The first Canadian in space launched his bid for the leadership of the Liberal Party of Canada against the low payload son of a former Prime Minister in 2012, but aborted when it became clear that Trudeau’s selection by Liberal members was following a single-stage-to-orbit trajectory.
In government, Garneau would go on to serve as Minister of Foreign Affairs and Minister of Transport, but eventually found himself on the backbench in a push by the PM to renew the faces in cabinet and for superficial gender balance.

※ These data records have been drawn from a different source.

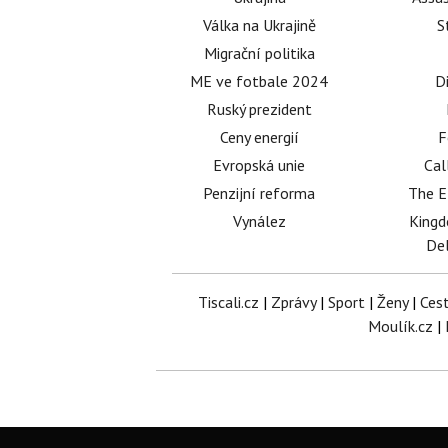
Válka na Ukrajině
S
Migrační politika
ME ve fotbale 2024
D
Ruský prezident
Ceny energií
F
Evropská unie
Cal
Penzijní reforma
The E
Vynález
King
Del
Tiscali.cz
|
Zprávy
|
Sport
|
Ženy
|
Ces
Moulík.cz
|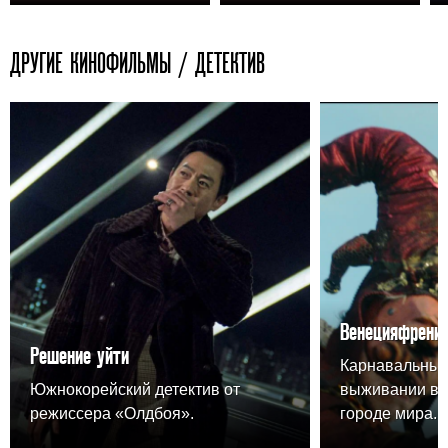
ДРУГИЕ КИНОФИЛЬМЫ / ДЕТЕКТИВ
Венецияфрени
Решение уйти
Карнавальный
Южнокорейский детектив от
выживании в 
режиссера «Олдбоя».
городе мира.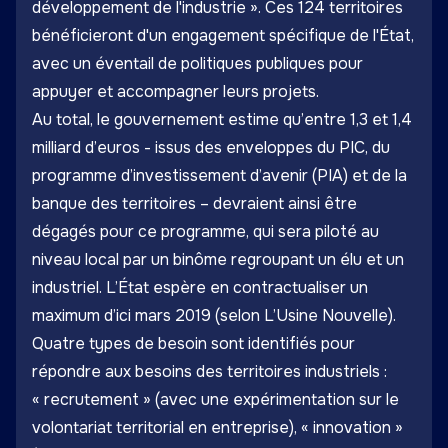
développement de l'industrie ». Ces 124 territoires
bénéficieront d'un engagement spécifique de l'État,
avec un éventail de politiques publiques pour
appuyer et accompagner leurs projets.
Au total, le gouvernement estime qu’entre 1,3 et 1,4
milliard d’euros - issus des enveloppes du PIC, du
programme d’investissement d’avenir (PIA) et de la
banque des territoires – devraient ainsi être
dégagés pour ce programme, qui sera piloté au
niveau local par un binôme regroupant un élu et un
industriel. L’État espère en contractualiser un
maximum d’ici mars 2019 (selon L’Usine Nouvelle).
Quatre types de besoin sont identifiés pour
répondre aux besoins des territoires industriels :
« recrutement » (avec une expérimentation sur le
volontariat territorial en entreprise), « innovation »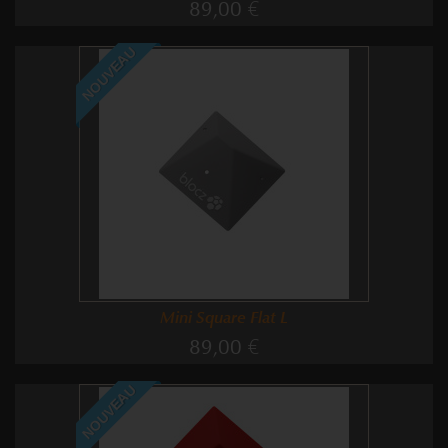
89,00 €
NOUVEAU
Mini Square Flat L
89,00 €
NOUVEAU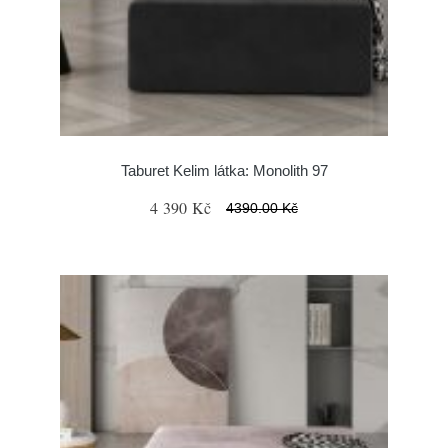
Taburet Kelim látka: Monolith 97
4 390 Kč
4390.00 Kč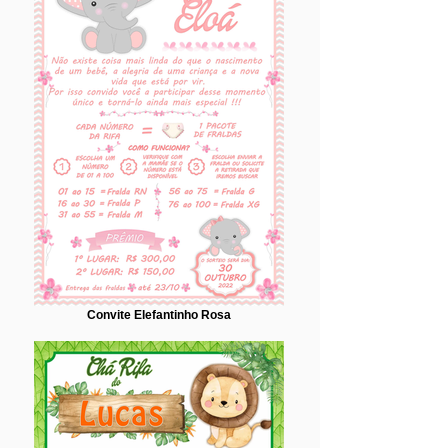
Convite Elefantinho Rosa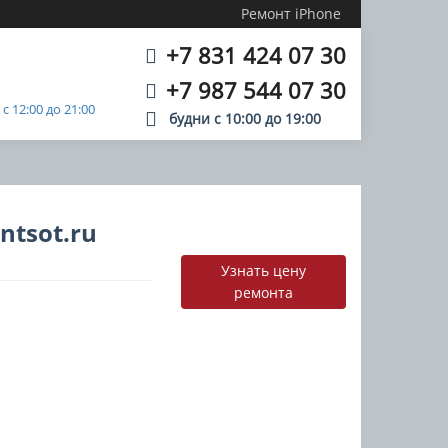
Ремонт iPhone
+7 831 424 07 30
+7 987 544 07 30
 12:00 до 21:00
будни с
10:00
до
19:00
ntsot.ru
Узнать цену
ремонта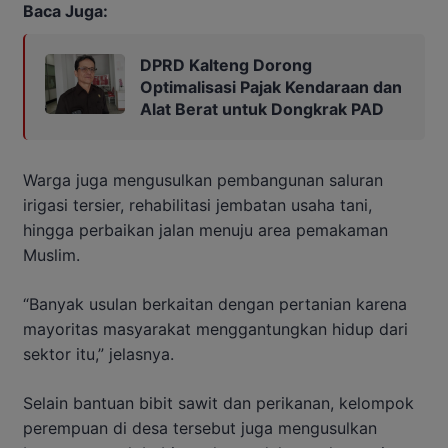
Baca Juga:
DPRD Kalteng Dorong
Optimalisasi Pajak Kendaraan dan
Alat Berat untuk Dongkrak PAD
Warga juga mengusulkan pembangunan saluran
irigasi tersier, rehabilitasi jembatan usaha tani,
hingga perbaikan jalan menuju area pemakaman
Muslim.
“Banyak usulan berkaitan dengan pertanian karena
mayoritas masyarakat menggantungkan hidup dari
sektor itu,” jelasnya.
Selain bantuan bibit sawit dan perikanan, kelompok
perempuan di desa tersebut juga mengusulkan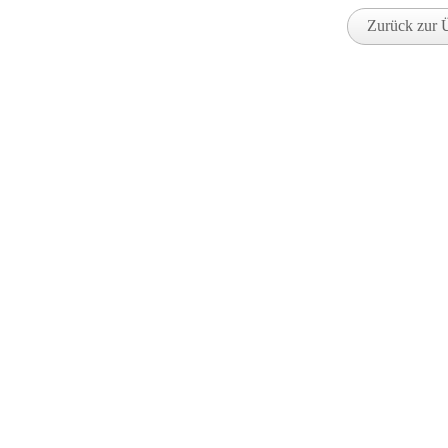
Zurück zur 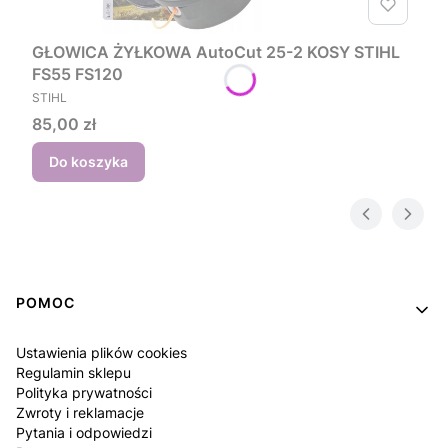
GŁOWICA ŻYŁKOWA AutoCut 25-2 KOSY STIHL
FS55 FS120
PRODUCENT
STIHL
Cena
85,00 zł
Do koszyka
Linki w stopce
POMOC
Ustawienia plików cookies
Regulamin sklepu
Polityka prywatności
Zwroty i reklamacje
Pytania i odpowiedzi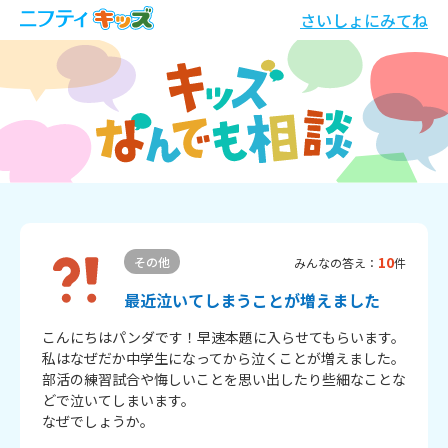
さいしょにみてね
10
その他
みんなの答え：
件
最近泣いてしまうことが増えました
こんにちはパンダです！早速本題に入らせてもらいます。

私はなぜだか中学生になってから泣くことが増えました。

部活の練習試合や悔しいことを思い出したり些細なことな
どで泣いてしまいます。

なぜでしょうか。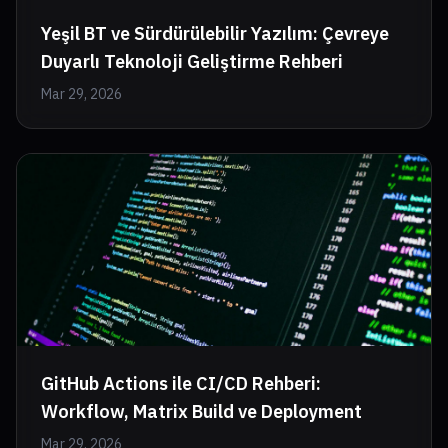
Yeşil BT ve Sürdürülebilir Yazılım: Çevreye
Duyarlı Teknoloji Geliştirme Rehberi
Mar 29, 2026
GitHub Actions ile CI/CD Rehberi:
Workflow, Matrix Build ve Deployment
Mar 29, 2026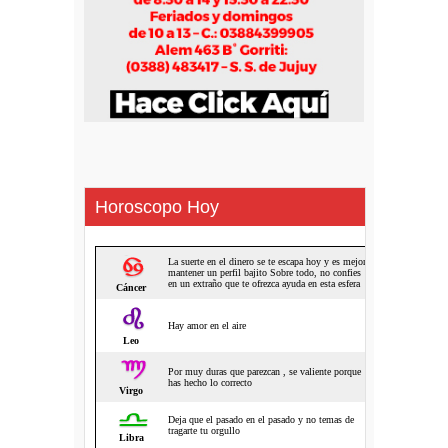
Horoscopo Hoy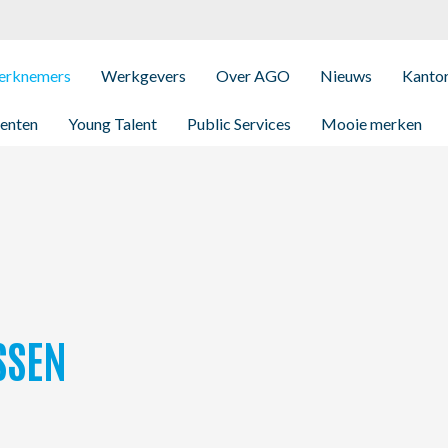
rknemers
Werkgevers
Over AGO
Nieuws
Kanto
enten
Young Talent
Public Services
Mooie merken
SSEN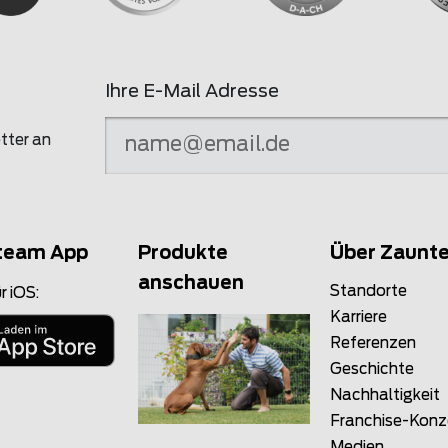
Ihre E-Mail Adresse
tter an
team App
Produkte
Über Zaunt
anschauen
Standorte
r iOS:
Karriere
Referenzen
Geschichte
Nachhaltigkeit
Franchise-Kon
Medien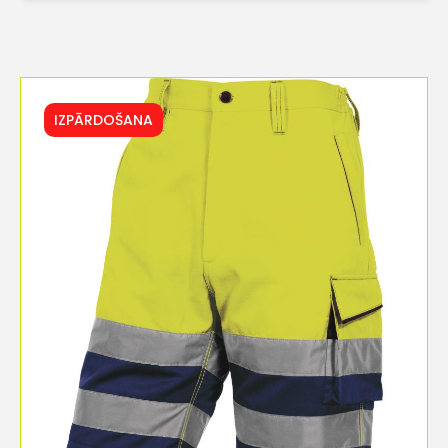
IZPĀRDOŠANA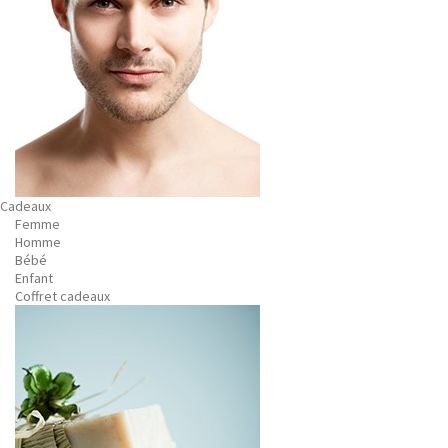
Cadeaux
Femme
Homme
Bébé
Enfant
Coffret cadeaux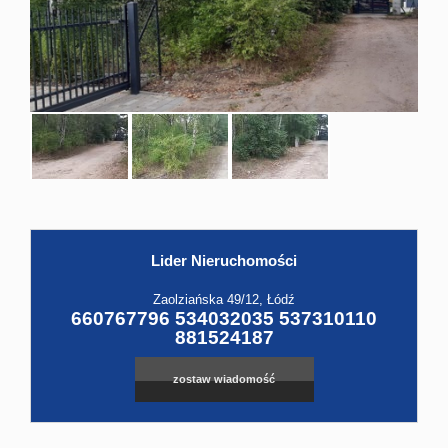
Hale
Obiekt
Kontak
Lider Nieruchomości
Leaflet
|
©
OpenStreetMap
contributors
Zaolziańska 49/12, Łódź
660767796 534032035 537310110
881524187
zostaw wiadomość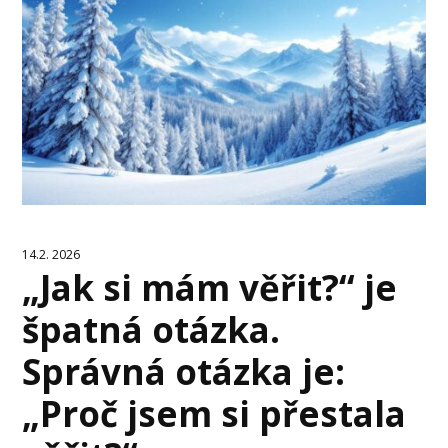
14.2. 2026
„Jak si mám věřit?“ je
špatná otázka.
Správná otázka je:
„Proč jsem si přestala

Garneau is a cautionary tale for anyone seeking office while relying on their resume to cement their success as a legislator. Though he had some success in cabinet, the navy captain had perhaps the most impressive credentials of any Parliamentarian, but was eventually jettisoned, with the Prime Minister favouring flash over sustained burn.
The Trudeau government’s style has been heavily focused on image in place of the substantive; it is a government concerned more about how their look will play on social media, rather than how their policy will find its foundation.
The former NASA shuttle mission specialist departs at a time when speculation is growing about the successor to Justin Trudeau.
The former private school teacher turned G7 leader is facing a new scandal in Parliament over the alleged interference of the Chinese Communist government during the 2019 and 2021 Canadian federal elections. Beijing is alleged to have agitated and put resources toward the election of a Canadian government led by Justin Trudeau.
During what may be an election year, it is also during this part of the Parliamentary calendar when those who have options outside of elected life start to seriously consider their escape trajectory. This is especially true for ageing governments whose re-election isn’t as likely today as it was yesterday.
Trudeau is more likely than Garneau to be smarting over the loss of his Tik Tok account – now banned from the devices of Parliamentarians as a security risk posed by China. Indeed, Garneau is certainly a man out of time. As the Prime Minister’s image wanes, we may all yearn for an era of renewed substance.